Deadly Silence

Protecting witnesses will help cut crime

Despite recent laws, Cruz says more can be done.

By Maureen Boyle, Enterprise staff writer
   BROCKTON — The “code of silence” is not new and not just a city problem.
   In towns and cities throughout the state — ranging from tiny Berkley to mid-sized Randolph, and the larger communities of Brockton and Taunton and Charlestown — not cooperating with authorities can be a way of life for some.
   “We had a big problem in the middle school here,” Randolph Police Chief Paul Porter said.
    “There were robberies, street robberies and bullying.

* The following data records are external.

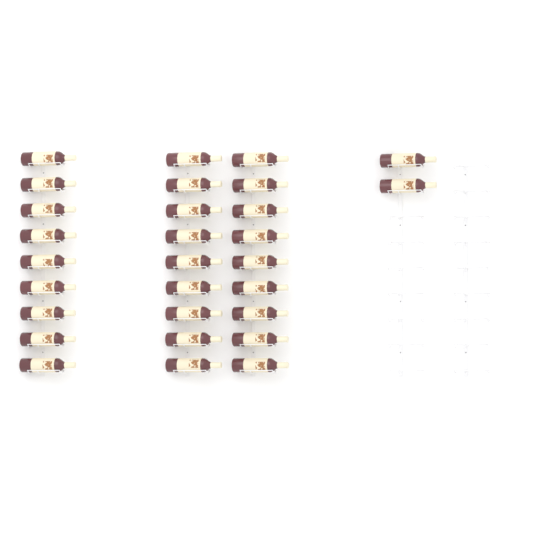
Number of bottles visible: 29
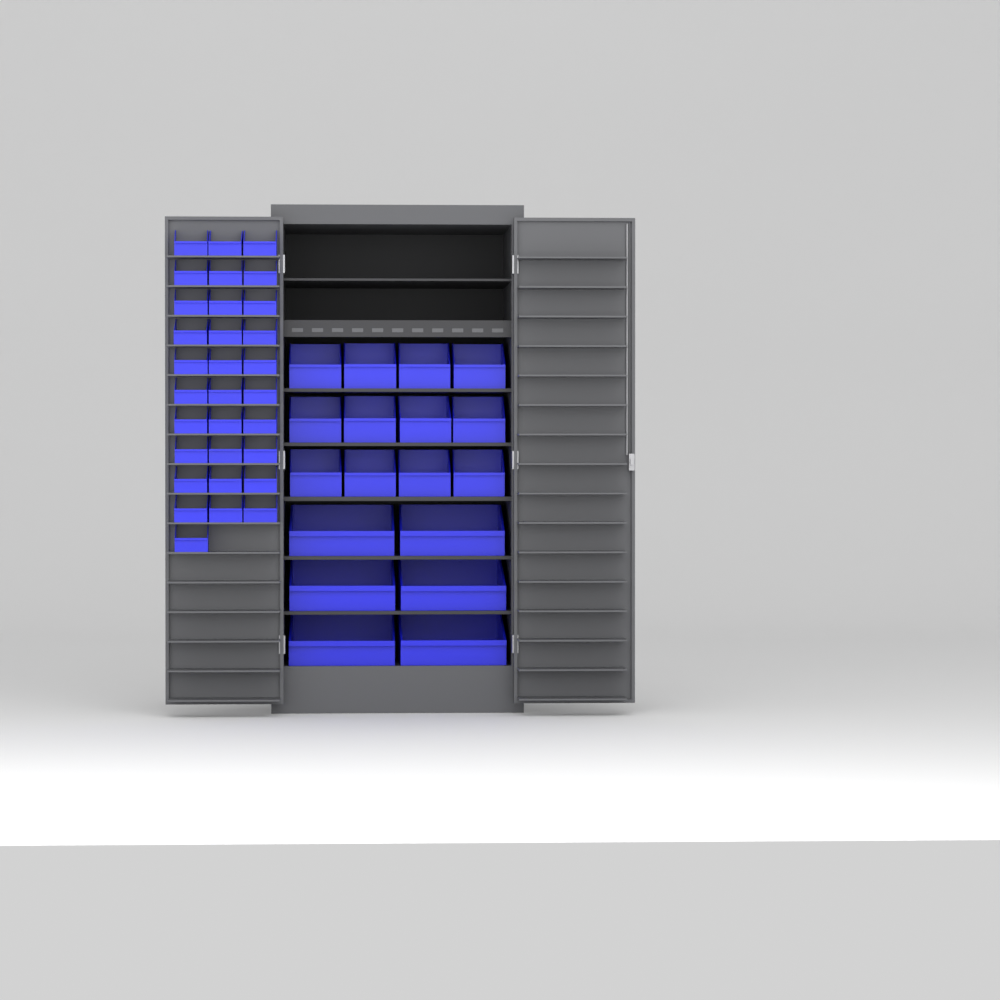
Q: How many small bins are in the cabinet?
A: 31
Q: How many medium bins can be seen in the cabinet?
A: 12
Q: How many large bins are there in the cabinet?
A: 6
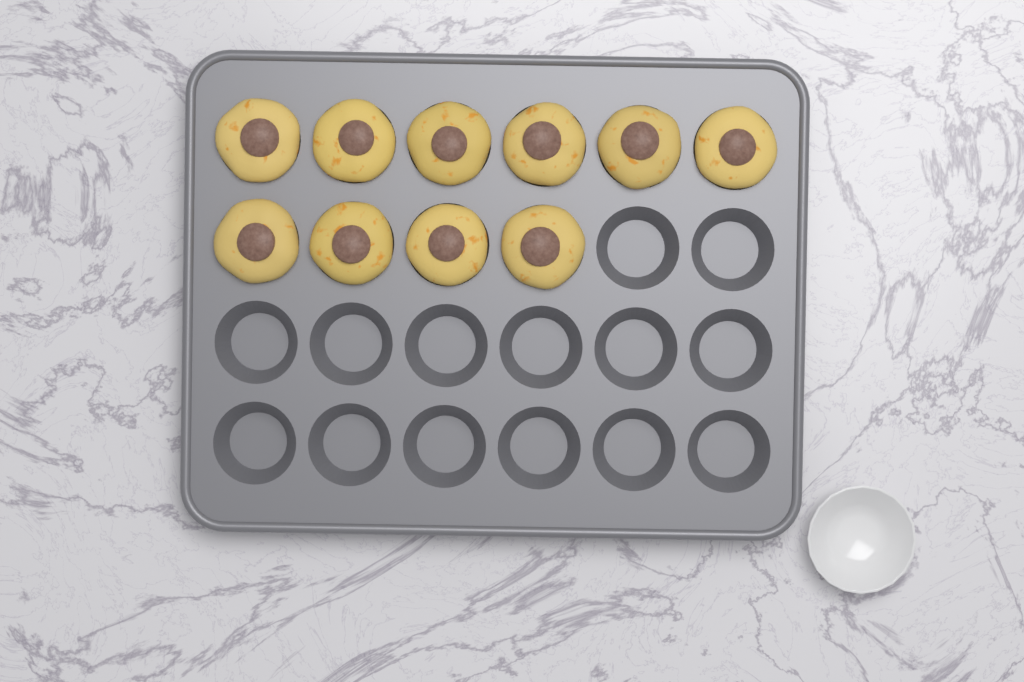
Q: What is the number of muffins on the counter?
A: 10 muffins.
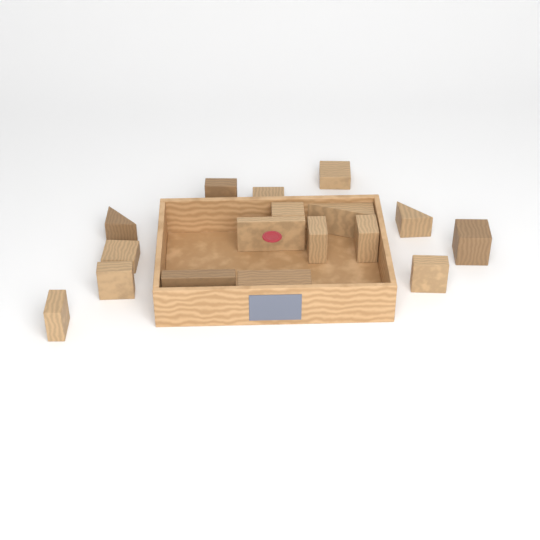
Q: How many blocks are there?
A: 17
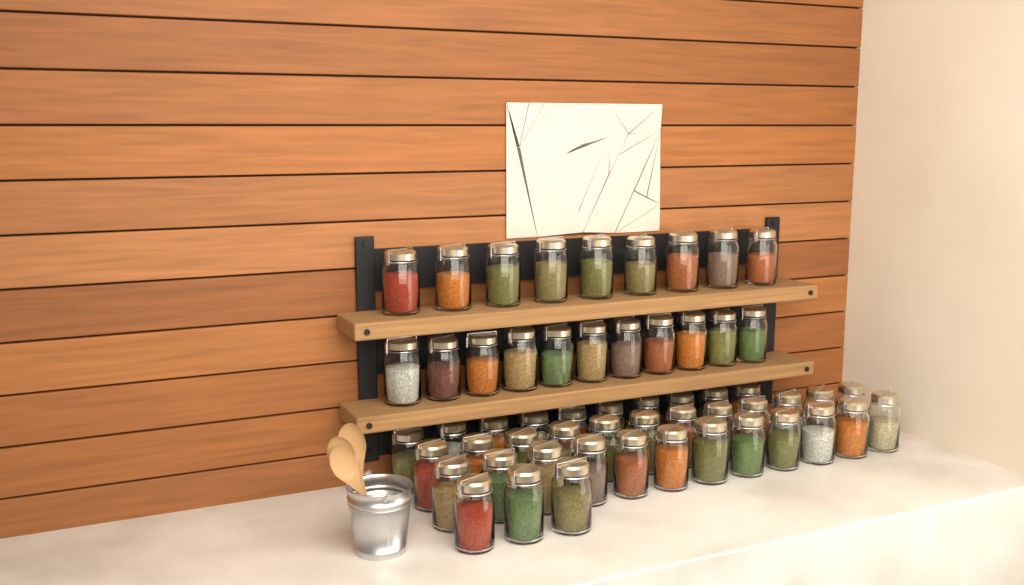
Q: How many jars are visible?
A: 57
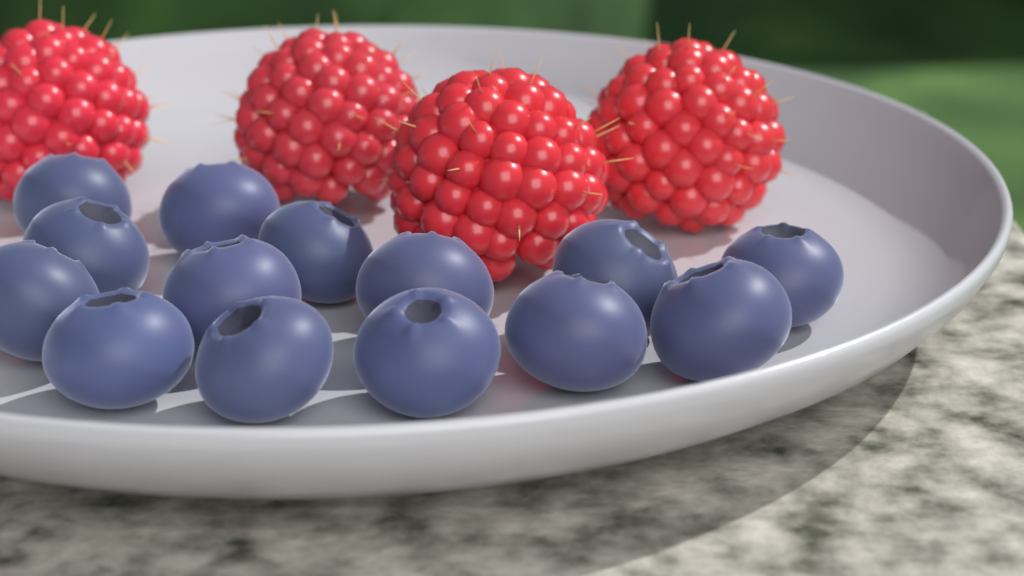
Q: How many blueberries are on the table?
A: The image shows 14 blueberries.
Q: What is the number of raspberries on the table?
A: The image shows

No one was coming forward,” Porter said. “We would have cases where the kid doesn’t want to say who it is because he’s afraid what will happen.”
   In Berkley, a town of just 6,433 residents, nestled between Taunton, Freetown and Lakeville — the 1980 slaying of 24-year-old Cheryle LeCornec is still unsolved, despite persistent whispers to this day about who did it.
   “It is a Mayberry, where everybody knows everybody and they’re afraid to tell,” her son, Torrey LeCornec of Easton, said. “I sat down with one woman who said, ‘I know somebody who knows somebody who is involved.’ Then she said she didn’t want to get involved.”
   In Carver, the charred body of 26-year-old Matthew Cote of Kingston was found in a truck set ablaze along power lines in 2003. Investigators suspect who may have killed him but no one is coming forward to talk.
   “I don’t think there is any community, large or small, immune,” Carver Police Chief Arthur A. Parker Jr. said. “Big cities are just small neighborhoods.”
   In Charlestown, the “no snitching” culture was so ingrained in the community for years that police found it difficult to solve crimes. Between 1975 and 1992, about 75 percent of the homicides were unsolved because witnesses refused to talk.
   In the mob underworld, cooperating with authorities can mean death. But even that is changing. In recent years, gangsters have testified for the state and then relocated into anonymity or penned books and walked into the national spotlight.